Maintenance Medical Benefits

In Major, the Panel affirmed the ALJ’s decision to deny the Respondent’s request to terminate ongoing maintenance medical benefits.

Here, this matter went to hearing on whether the Claimant’s ongoing medical treatment (e.g., medication refills, epidural steroid injects, etc.) was causally related to his work-related March 3, 2000 injury, and whether the treatment regimen prescribed by his authorized treating physician (ATP), Dr. Finn, was reasonably necessary.

After the hearing, the ALJ found that the Claimant sustained an admitted industrial injury on March 3, 2000, due to a large explosion while checking a natural gas leak. He was thrown approximately 20-25 feet, and a wall collapsed on top of him. As a result of the accident, the Claimant injured his left shoulder, low back, and bilateral elbows, and sustained hearing loss.

After undergoing conservative treatment, Dr. Finn placed Claimant at MMI on March 19, 2002 with an 11% whole person impairment rating.
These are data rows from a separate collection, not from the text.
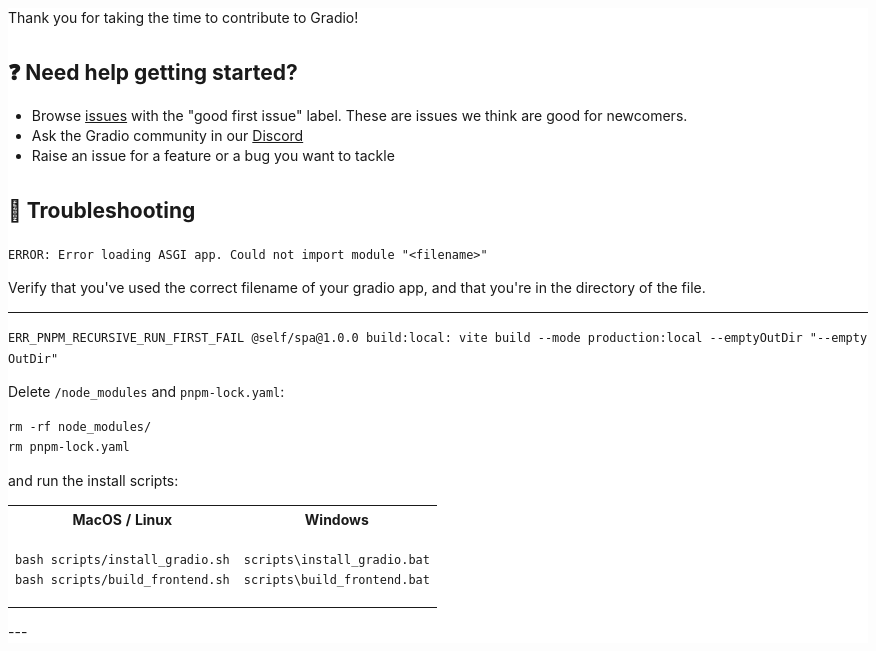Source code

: Thank you for taking the time to contribute to Gradio!

## ❓ Need help getting started?

- Browse [issues](https://github.com/gradio-app/gradio/issues?q=is%3Aopen+is%3Aissue+label%3A%22good+first+issue%22) with the "good first issue" label. These are issues we think are good for newcomers.
- Ask the Gradio community in our [Discord](https://discord.com/invite/feTf9x3ZSB)
- Raise an issue for a feature or a bug you want to tackle

## 🚧 Troubleshooting

`ERROR: Error loading ASGI app. Could not import module "<filename>"`

Verify that you've used the correct filename of your gradio app, and that you're in the directory of the file.

---

`ERR_PNPM_RECURSIVE_RUN_FIRST_FAIL @self/spa@1.0.0 build:local: vite build --mode production:local --emptyOutDir "--emptyOutDir"`

Delete `/node_modules` and `pnpm-lock.yaml`:

```
rm -rf node_modules/
rm pnpm-lock.yaml
```

and run the install scripts:

<table>
  <tr>
  <th>MacOS / Linux</th>
  <th>Windows</th>
  </tr>
  <tr>
  <td>

```
bash scripts/install_gradio.sh
bash scripts/build_frontend.sh
```

  </td>
  <td>
  
```bash
scripts\install_gradio.bat
scripts\build_frontend.bat
```
  </td>
  </tr>
</table>
---

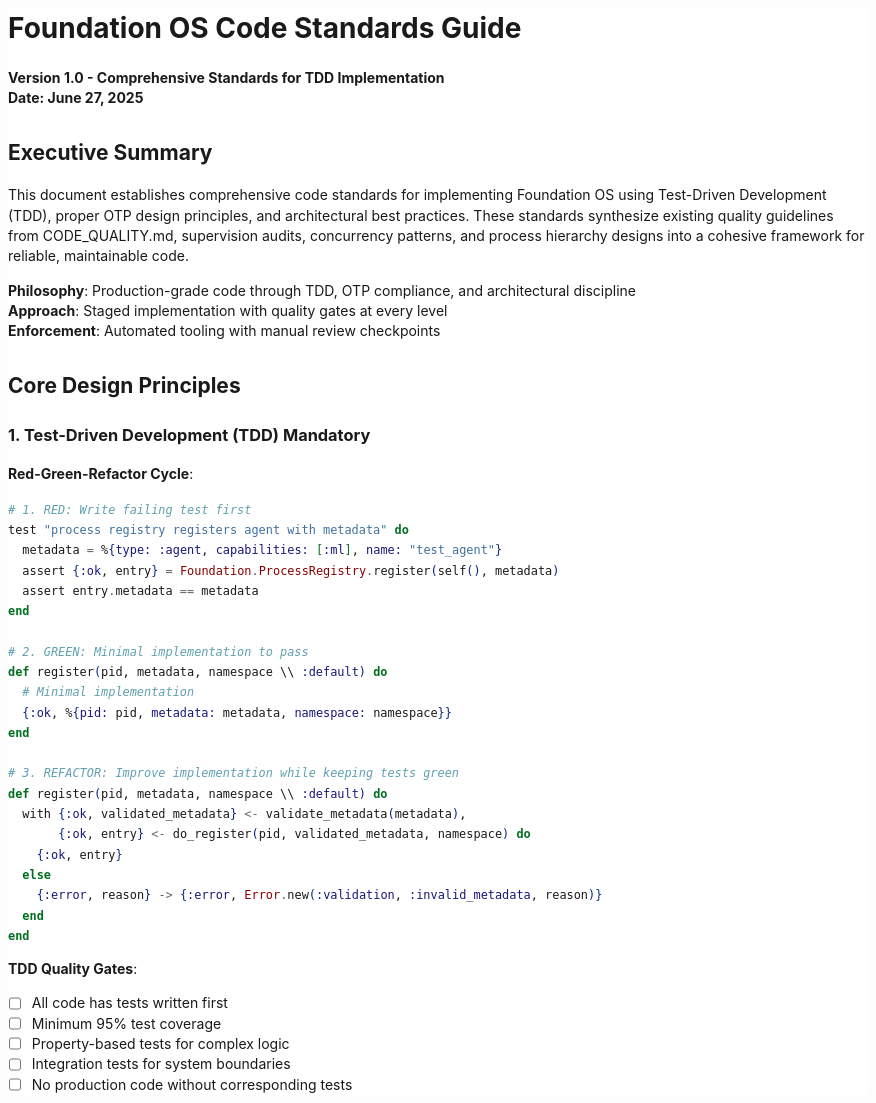 # Foundation OS Code Standards Guide
**Version 1.0 - Comprehensive Standards for TDD Implementation**  
**Date: June 27, 2025**

## Executive Summary

This document establishes comprehensive code standards for implementing Foundation OS using Test-Driven Development (TDD), proper OTP design principles, and architectural best practices. These standards synthesize existing quality guidelines from CODE_QUALITY.md, supervision audits, concurrency patterns, and process hierarchy designs into a cohesive framework for reliable, maintainable code.

**Philosophy**: Production-grade code through TDD, OTP compliance, and architectural discipline  
**Approach**: Staged implementation with quality gates at every level  
**Enforcement**: Automated tooling with manual review checkpoints

## Core Design Principles

### 1. Test-Driven Development (TDD) Mandatory

**Red-Green-Refactor Cycle**:
```elixir
# 1. RED: Write failing test first
test "process registry registers agent with metadata" do
  metadata = %{type: :agent, capabilities: [:ml], name: "test_agent"}
  assert {:ok, entry} = Foundation.ProcessRegistry.register(self(), metadata)
  assert entry.metadata == metadata
end

# 2. GREEN: Minimal implementation to pass
def register(pid, metadata, namespace \\ :default) do
  # Minimal implementation
  {:ok, %{pid: pid, metadata: metadata, namespace: namespace}}
end

# 3. REFACTOR: Improve implementation while keeping tests green
def register(pid, metadata, namespace \\ :default) do
  with {:ok, validated_metadata} <- validate_metadata(metadata),
       {:ok, entry} <- do_register(pid, validated_metadata, namespace) do
    {:ok, entry}
  else
    {:error, reason} -> {:error, Error.new(:validation, :invalid_metadata, reason)}
  end
end
```

**TDD Quality Gates**:
- [ ] All code has tests written first
- [ ] Minimum 95% test coverage
- [ ] Property-based tests for complex logic
- [ ] Integration tests for system boundaries
- [ ] No production code without corresponding tests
The Respondents filed a FAL admitting for reasonable, necessary, and related Grover medical benefits. Grover medical benefits are future medical benefits that are reasonably necessary to maintaining the Claimant’s health after the Claimant reached MMI.

Since that point, the Claimant’s treatment has been focused on his low back, mainly in the form of medication to alleviate his pain.

At the Respondents’ request, the Claimant underwent an IME with Dr. Beatty in May 2016.  Dr. Beatty opined that Claimant’s ongoing symptoms were not casually related to the original March 3, 2000 industrial injury, and therefore, his need for ongoing treatment was not related to the industrial injury.

After receiving Dr. Beatty’s report, the Respondents denied the Claimant’s request for additional injections and narcotic medication. Consequently, the Claimant filed an application for hearing.

Dr. Finn testimony was admitted at hearing. He opined that ongoing care, including opioid medication, was reasonable, necessary and related to the 2000 injury.   The ALJ agreed and ordered the Respondents liable for all reasonably necessary medical treatment related to the industrial injury.

The Respondents appealed, arguing that the ALJ erred because the ALJ’s order is not supported by substantial evidence, and that the “overwhelming evidence” instead supports the conclusion that the Claimant’s current low back condition is caused by the natural progression of his preexisting and unrelated degenerative low back issues. However, the Panel disagreed.

The ICAO affirmed the ALJ’s order because the Panel did not believe the ALJ abused its discretion in crediting the evidence from Dr. Finn over that from Dr. Beatty. It was the ALJ’s “sole prerogative” to credit one physician’s testimony over another when there are conflicting opinions.

Major v. Xcel Energy, W.C. No. 4-493-994-04 (ICAO Jan. 23, 2018).